• **Exercise task A**:
Copy out the entries, please, from their first line up to and including the line containing "base curve: curves: ch0 [(0, 0) (0.026, 0.03)".

• **Excerpt provided**:
┄┄┄┄┄┄

$$f_Y(y)\in U(0,1)$$ $$f_{X\mid Y=y}(y)\in \Gamma(3,y)$$ $$0\lt X\lt \infty,\quad 0\lt Y \lt 1 $$
Question: find $EX$ and $\operatorname{var}X$
My attempt:
$$EX=E(E(X\mid Y))=E(3Y)=\frac{3}{2}$$ $$\operatorname{var}X=E(X^2)-E(X)^2=E(9y^2)-\frac{9}{4}=9\int_0^1\mkern -8mu y^2 f_Y(y)\,dy-\frac{9}{4}=9*\frac{1}{3}-\frac{9}{4}=\frac{3}{4}$$
Solution in the book: $EX=\frac{3}{2}$ and $\operatorname{var}X=\frac{7}{4}$
I can't seems to find where my calculation went wrong, any feedback is appreciated!
Thanks for the hints.
$$\operatorname{var}X=E(\operatorname{var}(X\mid Y))+\operatorname{var}(E(X\mid Y))=E(3Y^2)+\operatorname{var}(3Y)= 3\int_0^1y^2f_Y(y)dy+9\operatorname{var}Y=1+\frac{9}{12}=\frac{7}{4}$$

┄┄┄┄┄┄

• **Materials provided**:

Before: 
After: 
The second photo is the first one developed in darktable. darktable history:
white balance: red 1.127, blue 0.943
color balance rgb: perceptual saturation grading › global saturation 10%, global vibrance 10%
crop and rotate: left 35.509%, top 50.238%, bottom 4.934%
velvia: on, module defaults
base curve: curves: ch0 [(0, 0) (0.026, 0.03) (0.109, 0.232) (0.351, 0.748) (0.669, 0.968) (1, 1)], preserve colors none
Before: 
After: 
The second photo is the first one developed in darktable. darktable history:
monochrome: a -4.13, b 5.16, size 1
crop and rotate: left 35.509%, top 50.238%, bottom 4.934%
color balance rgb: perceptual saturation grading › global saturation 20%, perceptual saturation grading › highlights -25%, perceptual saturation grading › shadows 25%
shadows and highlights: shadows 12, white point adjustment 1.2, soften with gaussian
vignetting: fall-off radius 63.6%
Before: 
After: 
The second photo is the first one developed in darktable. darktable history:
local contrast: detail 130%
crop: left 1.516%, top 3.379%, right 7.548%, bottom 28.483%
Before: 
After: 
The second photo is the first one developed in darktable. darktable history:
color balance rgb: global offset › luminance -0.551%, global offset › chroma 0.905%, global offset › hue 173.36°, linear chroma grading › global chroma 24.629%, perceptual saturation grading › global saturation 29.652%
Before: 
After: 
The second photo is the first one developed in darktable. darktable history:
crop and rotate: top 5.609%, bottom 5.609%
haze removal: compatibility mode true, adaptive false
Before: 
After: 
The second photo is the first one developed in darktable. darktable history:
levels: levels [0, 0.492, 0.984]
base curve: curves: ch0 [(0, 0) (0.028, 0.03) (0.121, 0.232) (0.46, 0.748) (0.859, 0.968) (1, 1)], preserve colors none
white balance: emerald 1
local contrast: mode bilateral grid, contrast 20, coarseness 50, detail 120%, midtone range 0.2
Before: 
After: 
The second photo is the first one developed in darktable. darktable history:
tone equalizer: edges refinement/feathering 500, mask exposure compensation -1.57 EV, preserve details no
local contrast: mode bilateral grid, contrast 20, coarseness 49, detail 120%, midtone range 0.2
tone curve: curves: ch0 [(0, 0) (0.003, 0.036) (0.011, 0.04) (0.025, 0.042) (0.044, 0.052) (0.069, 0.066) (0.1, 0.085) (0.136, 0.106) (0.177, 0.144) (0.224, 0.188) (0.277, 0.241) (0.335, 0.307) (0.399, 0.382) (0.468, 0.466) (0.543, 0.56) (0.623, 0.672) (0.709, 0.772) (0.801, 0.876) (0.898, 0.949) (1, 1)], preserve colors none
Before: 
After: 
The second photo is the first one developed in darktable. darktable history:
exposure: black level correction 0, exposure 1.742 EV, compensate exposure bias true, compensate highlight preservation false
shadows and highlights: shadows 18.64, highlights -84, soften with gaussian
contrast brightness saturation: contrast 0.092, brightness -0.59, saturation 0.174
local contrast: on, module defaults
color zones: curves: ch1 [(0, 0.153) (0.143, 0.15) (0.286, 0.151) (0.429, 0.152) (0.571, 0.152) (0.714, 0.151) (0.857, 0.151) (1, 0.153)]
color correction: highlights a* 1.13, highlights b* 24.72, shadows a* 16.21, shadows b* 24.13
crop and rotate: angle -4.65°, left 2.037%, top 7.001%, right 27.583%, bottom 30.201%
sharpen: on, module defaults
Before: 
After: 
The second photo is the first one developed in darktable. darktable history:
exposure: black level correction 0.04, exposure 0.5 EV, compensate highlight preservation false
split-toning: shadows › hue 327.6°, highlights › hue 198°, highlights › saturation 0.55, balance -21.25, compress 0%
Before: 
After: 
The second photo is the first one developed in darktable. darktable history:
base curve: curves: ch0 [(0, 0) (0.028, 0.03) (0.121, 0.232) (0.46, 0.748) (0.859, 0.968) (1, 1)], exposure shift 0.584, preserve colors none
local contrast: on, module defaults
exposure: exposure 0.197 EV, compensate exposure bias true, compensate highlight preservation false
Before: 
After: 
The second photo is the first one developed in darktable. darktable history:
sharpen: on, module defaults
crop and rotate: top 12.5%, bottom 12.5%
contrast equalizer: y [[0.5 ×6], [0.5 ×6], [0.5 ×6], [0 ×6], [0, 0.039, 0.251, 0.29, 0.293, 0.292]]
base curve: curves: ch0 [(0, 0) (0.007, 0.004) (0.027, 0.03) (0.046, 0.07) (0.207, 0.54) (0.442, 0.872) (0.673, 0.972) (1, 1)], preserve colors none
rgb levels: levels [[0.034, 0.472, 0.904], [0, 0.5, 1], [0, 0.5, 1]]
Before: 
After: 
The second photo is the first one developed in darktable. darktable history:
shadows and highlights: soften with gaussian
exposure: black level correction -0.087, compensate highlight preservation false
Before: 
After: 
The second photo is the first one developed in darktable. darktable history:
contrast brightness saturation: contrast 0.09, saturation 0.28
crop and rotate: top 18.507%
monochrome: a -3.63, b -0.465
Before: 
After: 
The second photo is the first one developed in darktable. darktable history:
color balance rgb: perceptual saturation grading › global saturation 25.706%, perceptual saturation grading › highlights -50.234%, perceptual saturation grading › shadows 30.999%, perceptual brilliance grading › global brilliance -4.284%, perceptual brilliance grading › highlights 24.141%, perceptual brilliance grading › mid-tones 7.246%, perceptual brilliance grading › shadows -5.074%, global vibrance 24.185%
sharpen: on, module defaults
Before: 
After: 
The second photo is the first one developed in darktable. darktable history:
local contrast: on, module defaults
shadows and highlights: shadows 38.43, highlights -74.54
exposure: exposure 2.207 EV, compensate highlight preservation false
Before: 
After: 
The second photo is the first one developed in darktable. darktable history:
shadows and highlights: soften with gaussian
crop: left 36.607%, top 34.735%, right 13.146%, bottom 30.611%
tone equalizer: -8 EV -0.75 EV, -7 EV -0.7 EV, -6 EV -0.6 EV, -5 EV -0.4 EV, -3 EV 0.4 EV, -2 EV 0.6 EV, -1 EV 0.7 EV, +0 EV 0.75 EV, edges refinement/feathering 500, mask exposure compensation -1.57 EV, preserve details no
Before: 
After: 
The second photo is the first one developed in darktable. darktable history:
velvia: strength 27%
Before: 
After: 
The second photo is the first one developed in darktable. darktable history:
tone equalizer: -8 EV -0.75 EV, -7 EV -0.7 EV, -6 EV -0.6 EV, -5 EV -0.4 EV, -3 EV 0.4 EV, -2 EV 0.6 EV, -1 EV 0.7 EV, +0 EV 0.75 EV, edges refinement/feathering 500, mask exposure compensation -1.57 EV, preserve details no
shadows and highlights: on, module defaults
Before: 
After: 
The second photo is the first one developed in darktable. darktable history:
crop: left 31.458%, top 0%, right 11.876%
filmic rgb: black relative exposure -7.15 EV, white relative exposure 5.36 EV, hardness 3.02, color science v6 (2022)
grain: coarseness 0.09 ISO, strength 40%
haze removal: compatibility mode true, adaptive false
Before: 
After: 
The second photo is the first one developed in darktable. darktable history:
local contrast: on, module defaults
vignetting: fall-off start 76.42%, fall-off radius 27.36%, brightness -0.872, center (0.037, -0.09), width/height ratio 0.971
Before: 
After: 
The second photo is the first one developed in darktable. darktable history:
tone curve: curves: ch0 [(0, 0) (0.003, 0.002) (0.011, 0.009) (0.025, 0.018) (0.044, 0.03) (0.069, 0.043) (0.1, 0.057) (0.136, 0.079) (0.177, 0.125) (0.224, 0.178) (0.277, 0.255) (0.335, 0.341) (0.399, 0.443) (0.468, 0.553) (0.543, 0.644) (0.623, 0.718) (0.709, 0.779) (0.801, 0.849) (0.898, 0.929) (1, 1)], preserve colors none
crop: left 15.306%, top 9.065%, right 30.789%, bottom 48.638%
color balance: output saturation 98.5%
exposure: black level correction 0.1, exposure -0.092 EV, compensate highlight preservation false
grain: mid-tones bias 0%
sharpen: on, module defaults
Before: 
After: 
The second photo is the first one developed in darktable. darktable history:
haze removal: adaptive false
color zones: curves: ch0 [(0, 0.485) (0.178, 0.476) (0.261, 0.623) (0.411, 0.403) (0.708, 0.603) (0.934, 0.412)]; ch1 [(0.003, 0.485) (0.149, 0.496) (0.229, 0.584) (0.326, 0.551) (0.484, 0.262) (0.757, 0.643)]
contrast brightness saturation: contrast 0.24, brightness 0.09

┄┄┄┄┄┄

• **Exercise task B**:
In the post on X with a conditional gamma distribution, what values does the book's solution give for EX and var X?

• **Expected answer A**:
Before: 
After: 
The second photo is the first one developed in darktable. darktable history:
white balance: red 1.127, blue 0.943
color balance rgb: perceptual saturation grading › global saturation 10%, global vibrance 10%
crop and rotate: left 35.509%, top 50.238%, bottom 4.934%
velvia: on, module defaults
base curve: curves: ch0 [(0, 0) (0.026, 0.03) (0.109, 0.232) (0.351, 0.748) (0.669, 0.968) (1, 1)], preserve colors none

• **Expected answer B**:
EX = 3/2 and var X = 7/4.